Конечно, я отлично понимаю, что хочет сказать Виктор Гюго, когда говорит о гротеске. Ему пришлось бороться с трагедией, в которой допускалось только величественное. Он же ратовал за драму, то есть за включение в трагедию комического начала. Отсюда его манифест во славу гротеска. Было весьма разумно, как я уже сказал, требовать, чтобы человека изображали всесторонне, с его слезами и смехом, с его слабостями и величием. Однако теперь, когда свобода для литературы завоевана, нам кажется, что в 1830 году боролись за пустяки. Неужели все это не разумелось само собою? И нельзя было изображать человека всесторонне? Сегодня наши усилия направлены на другое; мы вольны показывать наших персонажей в любых положениях, то величественных, то шутовских. Наша главная забота теперь в том, чтобы эти положения были правдивы, чтобы они логически вытекали одно из другого. Словом, мы теперь поступаем не так, как романтики, которые считали необходимым, правды ради, приукрашивать сильфа при помощи гнома и нагромождать шутовское на возвышенное; мы берем человека таким, каков он есть, мы исследуем его и рассказываем о том, что в нем нашли; попутно мы отмечаем отдельные его проявления, именуемые пороками и добродетелями.
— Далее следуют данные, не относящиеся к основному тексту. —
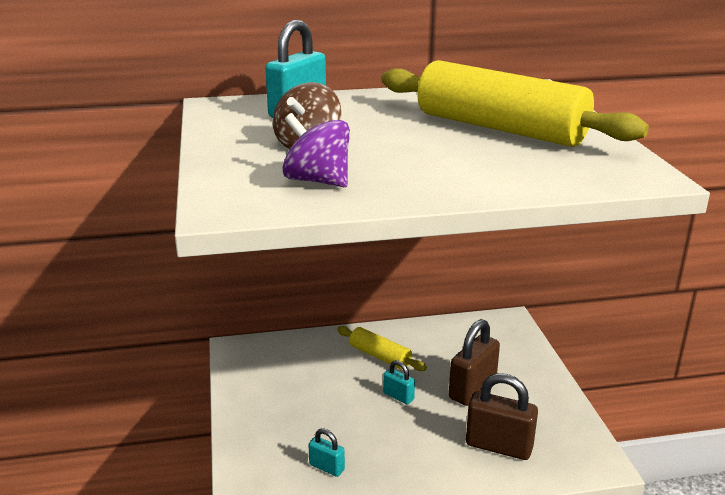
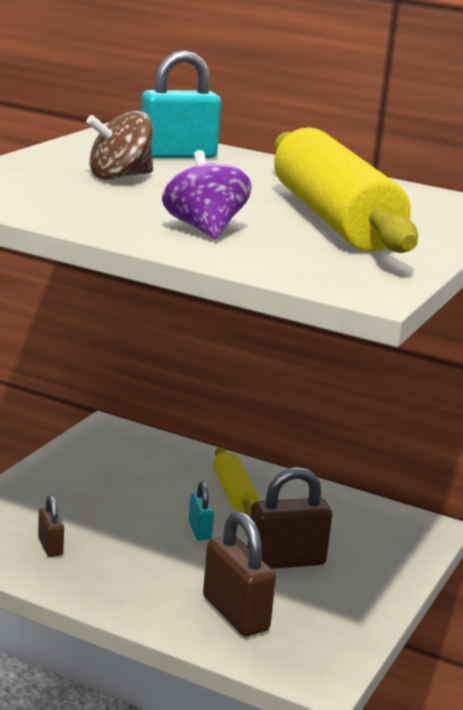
camera: 35 degrees right, 5 degrees down
(317, 181) = (59, 198): purple spinning top -> purple spinning top (204, 229)
(326, 467) = (50, 546): turquoise padlock -> brown padlock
В заключение отмечу, что Виктор Гюго интуитивно почувствовал приближавшееся широкое натуралистическое движение. Он отлично понимал, что литература классицизма, абстрактный человек, взятый вне природы как некий философический манекен и как повод для рассуждений, отжили свой век. Он ощущал потребность вновь поставить человека на то место, которое он занимает в природе, и изображать его таким, каков он есть, при помощи наблюдения и анализа. В конечном счете это путь научный и натуралистический, путь, открытый XVIII веком. Но Виктор Гюго был наделен темпераментом лирического поэта, а не наблюдателя, ученого. Поэтому он сразу же сузил вопрос. Он подал знак к борьбе двух литературных форм – драмы и трагедии – вместо того, чтобы поднять на борьбу два метода: догматический и научный. Затем, – что значительно серьезнее, – он отвлек новое движение в сторону, заменив схоластические правила фантастическим истолкованием истин, касающихся природы и человека; точка зрения менялась, но в конечном итоге заблуждение опять-таки оставалось в силе. Лирический гений Виктора Гюго, создавший шедевры в области поэзии, явился подлинным тормозом в научном, или натуралистическом, развитии века.